* _Assignment A_: Rewrite the passage on molybdenum isotopes from "Molybdenum (Mo) elemental" up to and including "et al., 2023).", with "paleoenvironmental research" changed to "paleoceanographic research".

* _Source document_:
Molybdenum (Mo) elemental and isotopic systematics represent one of the most widely applied trace element-isotope proxies in paleoenvironmental research, offering unique advantages in reconstructing global and local redox conditions, especially in tracing sulfidic conditions (Kendall, 2021). Firstly, we review the development, merits and limitations of Mo elemental and isotopic mass balance models. Considering the substantial differences in the Mo elemental-isotopic cycle between modern oceans and ancient anoxic oceans, we systematically review the selection principles of the isotope fractionation values and burial rates under different Mo removal pathways, on the basis of the geochemical characteristics (Qin et al., 2022; Xu et al., 2023).
Furthermore, we assess the reliability of various sedimentary archives—including sulfidic organic-rich shales, sedimentary Fe-Mn deposits, and carbonates—and discuss the uncertainties associated with their ability to reflect coeval seawater Mo isotope compositions. Notably, recent advances in Mo isotope geochemistry in carbonate systems underscore the significant influence of syn-depositional redox conditions, which call for a more integrated understanding of water column and pore water chemistry.

* _Data extract_:

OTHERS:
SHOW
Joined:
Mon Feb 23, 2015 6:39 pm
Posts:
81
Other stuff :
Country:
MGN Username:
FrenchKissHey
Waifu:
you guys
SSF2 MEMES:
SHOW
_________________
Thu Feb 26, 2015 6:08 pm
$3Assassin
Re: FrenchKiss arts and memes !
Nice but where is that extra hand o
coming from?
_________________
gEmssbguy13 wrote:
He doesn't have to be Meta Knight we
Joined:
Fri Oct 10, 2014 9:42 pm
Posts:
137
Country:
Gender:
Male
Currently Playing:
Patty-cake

* _Assignment B_: Copy every line of the listing that follows the passage on molybdenum isotopes, with no changes.

* _Expected answer A_:
Molybdenum (Mo) elemental and isotopic systematics represent one of the most widely applied trace element-isotope proxies in paleoceanographic research, offering unique advantages in reconstructing global and local redox conditions, especially in tracing sulfidic conditions (Kendall, 2021). Firstly, we review the development, merits and limitations of Mo elemental and isotopic mass balance models. Considering the substantial differences in the Mo elemental-isotopic cycle between modern oceans and ancient anoxic oceans, we systematically review the selection principles of the isotope fractionation values and burial rates under different Mo removal pathways, on the basis of the geochemical characteristics (Qin et al., 2022; Xu et al., 2023).

* _Expected answer B_:
OTHERS:
SHOW
Joined:
Mon Feb 23, 2015 6:39 pm
Posts:
81
Other stuff :
Country:
MGN Username:
FrenchKissHey
Waifu:
you guys
SSF2 MEMES:
SHOW
_________________
Thu Feb 26, 2015 6:08 pm
$3Assassin
Re: FrenchKiss arts and memes !
Nice but where is that extra hand o
coming from?
_________________
gEmssbguy13 wrote:
He doesn't have to be Meta Knight we
Joined:
Fri Oct 10, 2014 9:42 pm
Posts:
137
Country:
Gender:
Male
Currently Playing:
Patty-cake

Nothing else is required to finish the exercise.